We are particularly interested in comparing functions against certain natural benchmarks, e.g., $\log\log n\text{,}$ $\log n\text{,}$ $\sqrt{n}\text{,}$ $n^\alpha$ where $\alpha\lt 1\text{,}$ $n\text{,}$ $n^2\text{,}$ $n^3\text{,}$ $n^c$ where $c>1$ is a constant, $n^{\log n}\text{,}$ $2^n\text{,}$ $n!\text{,}$ $2^{n^2}\text{,}$ etc.
For example, in Subsection 3.5.2 we learned that there are sorting algorithms with running time $O(n\log n)$ where $n$ is the number of integers to be sorted. As a second example, we will learn that we can find all shortest paths in an oriented graph on $n$ vertices with non-negative weights on edges with an algorithm having running time $O(n^2)\text{.}$ At the other extreme, no one knows whether there is a constant $c$ and an algorithm for determining whether the chromatic number of a graph is at most three which has running time $O(n^c)\text{.}$
It is important to remember that when we write $f=O(g)\text{,}$ we are implying in some sense that $f$ is no bigger than $g\text{,}$ but it may in fact be much smaller. By contrast, there will be times when we really know that one function dominates another. And we have a second kind of notation to capture this relationship.

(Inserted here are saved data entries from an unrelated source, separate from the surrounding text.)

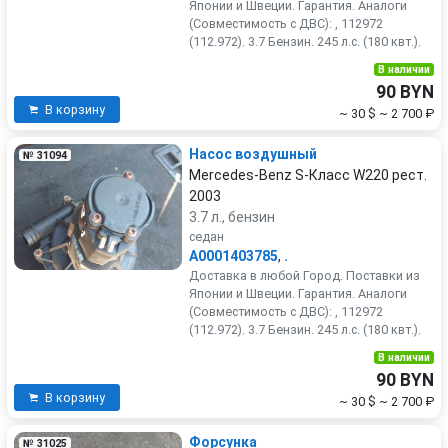
Японии и Швеции. Гарантия. Аналоги
(Совместимость с ДВС): , 112972
(112.972). 3.7 Бензин. 245 л.с. (180 квт.).
В наличии
90 BYN
В корзину
~ 30 $
~ 2 700 ₽
Насос воздушный
№ 31094
Mercedes-Benz S-Класс W220 рест.
2003
3.7 л., бензин
седан
A0001403785
,
.
Доставка в любой Город. Поставки из
Японии и Швеции. Гарантия. Аналоги
(Совместимость с ДВС): , 112972
(112.972). 3.7 Бензин. 245 л.с. (180 квт.).
В наличии
90 BYN
В корзину
~ 30 $
~ 2 700 ₽
Форсунка
№ 31025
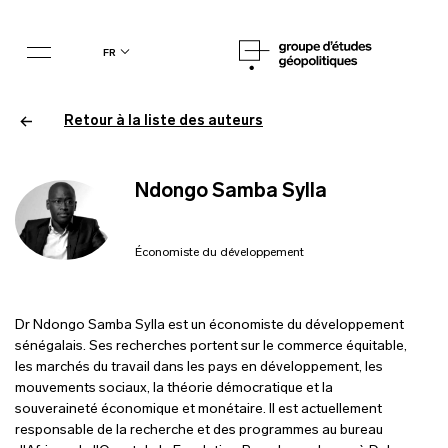
fr
Retour à la liste des auteurs
Ndongo Samba Sylla
Économiste du développement
Dr Ndongo Samba Sylla est un économiste du développement
sénégalais. Ses recherches portent sur le commerce équitable,
les marchés du travail dans les pays en développement, les
mouvements sociaux, la théorie démocratique et la
souveraineté économique et monétaire. Il est actuellement
responsable de la recherche et des programmes au bureau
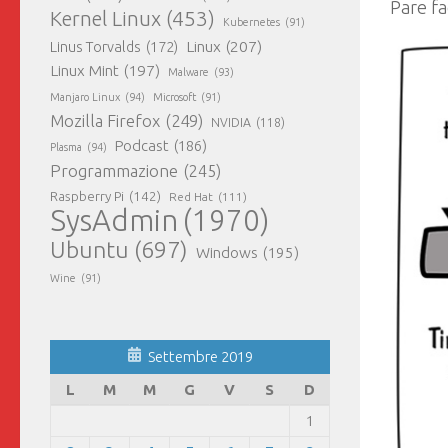
Pare fa
Kernel Linux
(453)
Kubernetes
(91)
Linux
(207)
Linus Torvalds
(172)
Linux Mint
(197)
Malware
(93)
Manjaro Linux
(94)
Microsoft
(91)
Mozilla Firefox
(249)
NVIDIA
(118)
Podcast
(186)
Plasma
(94)
Programmazione
(245)
Raspberry Pi
(142)
Red Hat
(111)
SysAdmin
(1970)
Ubuntu
(697)
Windows
(195)
Wine
(91)
Settembre 2019
L
M
M
G
V
S
D
1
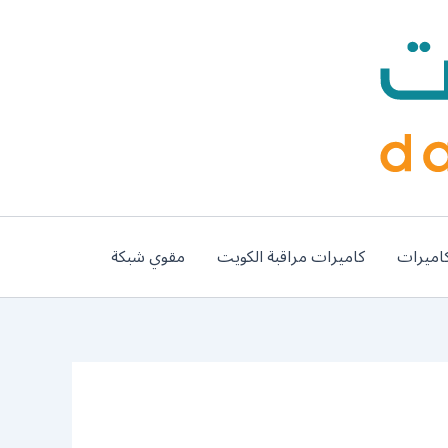
اميرات
كاميرات مراقبة الكويت
مقوي شبكة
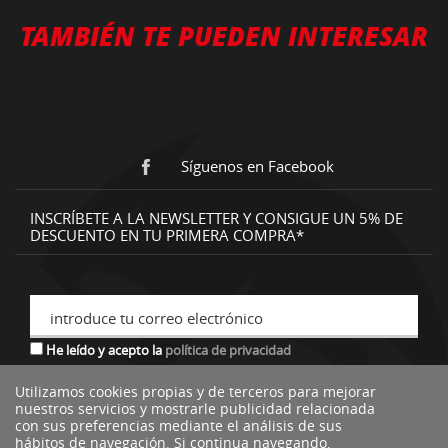
TAMBIÉN TE PUEDEN INTERESAR
Síguenos en Facebook
INSCRÍBETE A LA NEWSLETTER Y CONSIGUE UN 5% DE
DESCUENTO EN TU PRIMERA COMPRA*
introduce tu correo electrónico
He leído y acepto la
política de privacidad
Utilizamos cookies propias y de terceros para mejorar
nuestros servicios y mostrarle publicidad relacionada
*descuento no acumulable a otras ofertas o promociones.
con sus preferencias mediante el análisis de sus
hábitos de navegación. Si continua navegando,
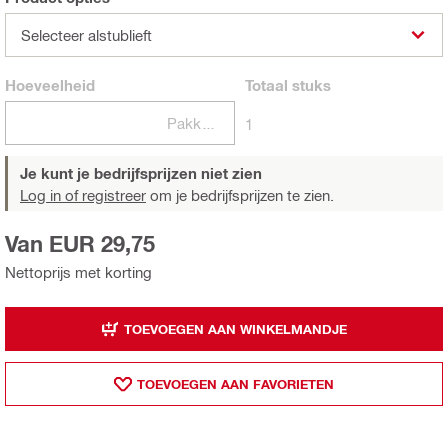
Selecteer alstublieft
Hoeveelheid
Totaal
stuks
Pakketten
1
Je kunt je bedrijfsprijzen niet zien
Log in of registreer
om je bedrijfsprijzen te zien.
Van EUR 29,75
Nettoprijs met korting
TOEVOEGEN AAN WINKELMANDJE
TOEVOEGEN AAN FAVORIETEN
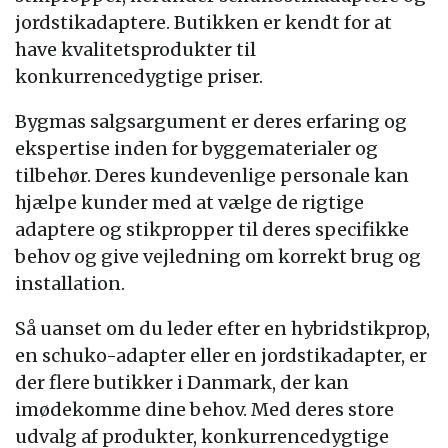
jordstikadaptere. Butikken er kendt for at
have kvalitetsprodukter til
konkurrencedygtige priser.
Bygmas salgsargument er deres erfaring og
ekspertise inden for byggematerialer og
tilbehør. Deres kundevenlige personale kan
hjælpe kunder med at vælge de rigtige
adaptere og stikpropper til deres specifikke
behov og give vejledning om korrekt brug og
installation.
Så uanset om du leder efter en hybridstikprop,
en schuko-adapter eller en jordstikadapter, er
der flere butikker i Danmark, der kan
imødekomme dine behov. Med deres store
udvalg af produkter, konkurrencedygtige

Let $f:\posints\longrightarrow \reals$ and $g:\posints\longrightarrow\reals$ be functions with $f(n)>0$ and $g(n)>0$ for all $n\text{.}$ We write $f=o(g)\text{,}$ and say that $f$ is “Little oh” of $g\text{,}$ when $\lim_{n\rightarrow\infty}f(n)/g(n)=0\text{.}$ For example $\ln n=o(n^{.2})\text{;}$ $n^\alpha=o(n^{\beta})$ whenever $0\lt \alpha\lt \beta\text{;}$ and $n^{100}=o(c^n)$ for every $c>1\text{.}$ In particular, we write $f(n)=o(1)$ when $\lim_{n\rightarrow\infty}f(n)=0\text{.}$